**Auszug:**

Das Lied, das eine Geschichte erzählt, ist laut wie ein Schrei. 
Das heißt, es ist eine letztlich aus dem Schrei entwickelte Kunstform. Egal ob ich es allein oder mit Abi singe, egal ob es Rhythmus oder Raffinesse begleiten, egal ob es verhalten oder gar schüchtern klingt.
Das gute Lied ist wie ein gutes Gedicht: Nicht die Phonstärke und nicht die markigen Worte machen seinen Wert aus. Strophen und Verse leben von ihrem Gehalt und von ihrer inneren Spannung.
Sie können die Probe aufs Exempel selber machen. Vielleicht legen Sie eine von Abi und mir besungene und bespielte Platte auf, falls Sie oder jemand in Ihrem Bekanntenkreis zufällig eine besitzen.
 Drehen Sie dann den Lautstärkeknopf bis zum Anschlag in beide Richtungen. Sie werden merken, daß es nicht die Lautstärke ist, die unseren Liedern Geltung verschafft, und daß wir Melodramatik nicht kennen. Aber Sie werden unschwer heraushören können, was ich Ihnen mit diesen Zeilen nahezubringen versuchte.

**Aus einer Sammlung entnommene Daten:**
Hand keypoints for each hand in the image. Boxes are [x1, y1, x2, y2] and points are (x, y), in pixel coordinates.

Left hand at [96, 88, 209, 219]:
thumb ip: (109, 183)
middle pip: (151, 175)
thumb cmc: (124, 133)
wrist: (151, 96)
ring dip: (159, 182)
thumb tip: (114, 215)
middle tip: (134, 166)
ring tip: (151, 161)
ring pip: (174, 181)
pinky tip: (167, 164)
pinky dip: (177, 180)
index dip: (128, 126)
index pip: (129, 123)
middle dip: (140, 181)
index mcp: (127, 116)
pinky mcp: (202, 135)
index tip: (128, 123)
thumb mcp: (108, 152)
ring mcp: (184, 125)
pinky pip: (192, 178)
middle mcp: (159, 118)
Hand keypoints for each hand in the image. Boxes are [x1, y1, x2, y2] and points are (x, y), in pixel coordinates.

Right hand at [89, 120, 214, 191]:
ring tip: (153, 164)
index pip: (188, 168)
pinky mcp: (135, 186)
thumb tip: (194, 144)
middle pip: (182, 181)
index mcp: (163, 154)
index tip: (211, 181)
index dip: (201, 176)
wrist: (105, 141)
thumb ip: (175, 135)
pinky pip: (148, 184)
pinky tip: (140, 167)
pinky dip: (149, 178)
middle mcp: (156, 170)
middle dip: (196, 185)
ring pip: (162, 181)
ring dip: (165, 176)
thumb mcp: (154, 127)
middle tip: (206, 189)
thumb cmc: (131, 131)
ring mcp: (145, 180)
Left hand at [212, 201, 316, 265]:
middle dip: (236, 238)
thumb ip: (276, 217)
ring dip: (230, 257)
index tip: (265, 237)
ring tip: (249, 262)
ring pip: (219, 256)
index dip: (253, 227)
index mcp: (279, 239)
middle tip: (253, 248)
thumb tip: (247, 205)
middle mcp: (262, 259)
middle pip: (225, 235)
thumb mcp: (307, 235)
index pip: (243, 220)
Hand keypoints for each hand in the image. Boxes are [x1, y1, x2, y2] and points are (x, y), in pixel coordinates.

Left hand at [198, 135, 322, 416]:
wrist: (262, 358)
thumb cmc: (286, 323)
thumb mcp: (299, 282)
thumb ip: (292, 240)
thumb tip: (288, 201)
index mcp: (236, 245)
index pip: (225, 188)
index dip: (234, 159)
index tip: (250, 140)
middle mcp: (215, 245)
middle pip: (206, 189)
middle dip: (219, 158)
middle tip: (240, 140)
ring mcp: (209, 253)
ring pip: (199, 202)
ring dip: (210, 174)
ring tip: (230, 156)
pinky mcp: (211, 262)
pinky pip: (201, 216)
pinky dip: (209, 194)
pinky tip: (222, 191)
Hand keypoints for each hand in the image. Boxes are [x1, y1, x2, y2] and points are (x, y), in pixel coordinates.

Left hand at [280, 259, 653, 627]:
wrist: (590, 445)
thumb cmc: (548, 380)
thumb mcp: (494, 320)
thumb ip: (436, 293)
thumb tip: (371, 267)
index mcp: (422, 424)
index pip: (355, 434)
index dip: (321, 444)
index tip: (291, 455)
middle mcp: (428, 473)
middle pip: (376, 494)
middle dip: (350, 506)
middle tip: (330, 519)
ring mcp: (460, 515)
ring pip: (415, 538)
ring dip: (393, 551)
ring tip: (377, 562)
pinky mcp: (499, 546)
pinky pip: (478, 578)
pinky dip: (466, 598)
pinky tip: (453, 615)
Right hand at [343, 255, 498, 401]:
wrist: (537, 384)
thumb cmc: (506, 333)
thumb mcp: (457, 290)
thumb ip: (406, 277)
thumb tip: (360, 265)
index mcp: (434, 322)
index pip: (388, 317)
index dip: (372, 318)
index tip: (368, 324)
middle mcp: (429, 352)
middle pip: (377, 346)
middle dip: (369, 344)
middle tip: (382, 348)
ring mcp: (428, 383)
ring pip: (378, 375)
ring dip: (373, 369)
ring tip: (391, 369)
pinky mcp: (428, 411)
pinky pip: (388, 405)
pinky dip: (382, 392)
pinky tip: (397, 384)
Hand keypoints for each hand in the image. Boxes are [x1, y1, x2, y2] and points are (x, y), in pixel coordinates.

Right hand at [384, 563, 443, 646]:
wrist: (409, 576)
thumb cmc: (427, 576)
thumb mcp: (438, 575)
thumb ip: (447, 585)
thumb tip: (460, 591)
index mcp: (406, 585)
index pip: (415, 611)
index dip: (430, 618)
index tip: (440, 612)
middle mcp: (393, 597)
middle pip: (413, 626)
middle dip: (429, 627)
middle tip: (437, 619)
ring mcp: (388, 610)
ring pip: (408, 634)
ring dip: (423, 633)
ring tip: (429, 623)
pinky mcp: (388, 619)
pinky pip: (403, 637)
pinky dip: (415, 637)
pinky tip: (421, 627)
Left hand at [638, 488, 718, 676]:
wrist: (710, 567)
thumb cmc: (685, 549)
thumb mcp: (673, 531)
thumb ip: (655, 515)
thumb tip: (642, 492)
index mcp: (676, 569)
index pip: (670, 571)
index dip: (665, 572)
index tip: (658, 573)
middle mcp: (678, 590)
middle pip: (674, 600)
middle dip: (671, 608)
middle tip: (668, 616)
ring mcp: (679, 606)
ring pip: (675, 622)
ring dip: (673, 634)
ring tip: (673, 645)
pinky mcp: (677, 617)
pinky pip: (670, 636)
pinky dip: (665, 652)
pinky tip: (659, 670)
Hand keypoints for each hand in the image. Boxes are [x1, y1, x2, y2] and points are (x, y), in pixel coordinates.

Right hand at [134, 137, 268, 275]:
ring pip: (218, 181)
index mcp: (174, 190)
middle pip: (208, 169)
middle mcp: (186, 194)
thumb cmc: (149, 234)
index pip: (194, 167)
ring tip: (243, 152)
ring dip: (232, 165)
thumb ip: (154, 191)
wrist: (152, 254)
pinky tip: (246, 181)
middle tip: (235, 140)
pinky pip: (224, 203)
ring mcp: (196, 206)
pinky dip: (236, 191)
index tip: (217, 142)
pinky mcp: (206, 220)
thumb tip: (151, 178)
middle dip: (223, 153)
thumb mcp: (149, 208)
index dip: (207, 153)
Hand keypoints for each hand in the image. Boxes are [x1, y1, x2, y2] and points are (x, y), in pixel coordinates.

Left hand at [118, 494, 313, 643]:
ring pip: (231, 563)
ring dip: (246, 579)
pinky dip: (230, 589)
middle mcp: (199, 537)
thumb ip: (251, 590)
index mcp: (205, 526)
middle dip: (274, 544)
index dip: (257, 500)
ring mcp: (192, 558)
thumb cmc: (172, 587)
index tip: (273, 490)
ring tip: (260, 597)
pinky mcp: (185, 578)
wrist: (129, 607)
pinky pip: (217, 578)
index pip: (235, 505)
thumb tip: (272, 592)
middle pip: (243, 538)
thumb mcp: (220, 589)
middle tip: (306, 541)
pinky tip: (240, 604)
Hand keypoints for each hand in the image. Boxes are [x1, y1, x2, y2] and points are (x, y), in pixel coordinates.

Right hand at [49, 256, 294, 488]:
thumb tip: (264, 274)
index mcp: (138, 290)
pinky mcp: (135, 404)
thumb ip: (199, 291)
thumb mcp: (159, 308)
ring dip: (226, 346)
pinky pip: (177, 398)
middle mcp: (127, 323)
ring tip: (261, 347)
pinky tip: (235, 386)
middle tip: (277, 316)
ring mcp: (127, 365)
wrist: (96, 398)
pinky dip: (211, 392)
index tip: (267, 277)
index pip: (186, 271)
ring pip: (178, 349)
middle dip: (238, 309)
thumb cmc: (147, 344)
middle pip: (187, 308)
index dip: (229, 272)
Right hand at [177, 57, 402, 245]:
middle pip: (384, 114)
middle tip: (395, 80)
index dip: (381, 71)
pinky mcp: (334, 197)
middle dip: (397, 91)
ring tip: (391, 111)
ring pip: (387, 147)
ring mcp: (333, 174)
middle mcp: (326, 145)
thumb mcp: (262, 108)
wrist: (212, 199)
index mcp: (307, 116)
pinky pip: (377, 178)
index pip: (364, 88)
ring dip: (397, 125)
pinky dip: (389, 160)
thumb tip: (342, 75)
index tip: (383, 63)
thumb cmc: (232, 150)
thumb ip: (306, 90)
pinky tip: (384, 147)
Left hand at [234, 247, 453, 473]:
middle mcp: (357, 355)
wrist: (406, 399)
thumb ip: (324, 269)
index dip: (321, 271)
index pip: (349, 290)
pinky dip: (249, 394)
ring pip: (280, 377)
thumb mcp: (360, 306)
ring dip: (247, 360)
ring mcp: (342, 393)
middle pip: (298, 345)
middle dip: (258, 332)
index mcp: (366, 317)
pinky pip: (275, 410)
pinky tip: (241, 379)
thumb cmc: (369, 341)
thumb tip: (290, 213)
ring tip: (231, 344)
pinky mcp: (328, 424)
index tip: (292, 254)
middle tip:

**Aufgabenstellung:**
(A) Fasse den Absatz des Auszugs, der mit „Das gute Lied ist wie ein gutes Gedicht“ beginnt, in einem kürzeren Satz zusammen und behalte dabei seine wesentlichen Aussagen bei.
(B) Nenne alle Fälle, die der Auszug mit „egal ob“ einleitet.
(C) Schreibe den Auszug über das Lied im Anschluss an seinen letzten Satz weiter.
Die Datensätze haben mit dem Auszug über das Lied nichts zu tun.

**Lösungen:**
(A) Wie bei einem guten Gedicht bestimmen nicht Lautstärke oder markige Worte den Wert eines guten Liedes, sondern Gehalt und innere Spannung seiner Strophen und Verse.

(B)
- ob ich es allein oder mit Abi singe
- ob es Rhythmus oder Raffinesse begleiten
- ob es verhalten oder gar schüchtern klingt

(C)
Ich weiß nicht, ob es gelang. (Denn wenn ich wirklich eine Begabung habe, so liegt sie ganz sicher nicht und er Tinte und in der Feder.) Es bleibt mir die Hoffnung, daß Sie verstehen, was ich will, wenn ich ein Konzertpodium betrete, mich einem Mikrofon anvertraue und gar mit Hilfe einer Schallplatte Ihre Türschwelle übertrete.
Sie werden mir als Frau nachsehen, daß ich die rätselhafte Welt der Technik, die fast täglich in Schallplattenstudios, Rundfunk. und Fernsehhäusern, auf Bühnen und Konzerpodien auf mich einstürmt, respektvoll übergangen habe. Es gibt Berufenere als mich, Ihnen diese Mysterien zu interpretieren. Außerdem: Die hobby-Bücherei will Ihnen ja gerade mit der vorliegenden Ausgabe das Tor zur Wunderwelt der Mikrofone und Schallplatten, der HiFi-Stereoanlagen und der Rundfunkgeheimnisse aufstoßen - dieser Wunderwelt, der Abi und ich so unendlich viel verdanken.
Ich durfte mich daher begnügen, Ihnen etwas ganz Persönliches von mir und von der Musik zu erzählen. Ich tat es mit viel Freude. Es war das erste mal überhaupt, daß ich für ein Buch schrieb.

Esther Ofarim

(Copyright 1967 by EHAPA-Verlag GmbH)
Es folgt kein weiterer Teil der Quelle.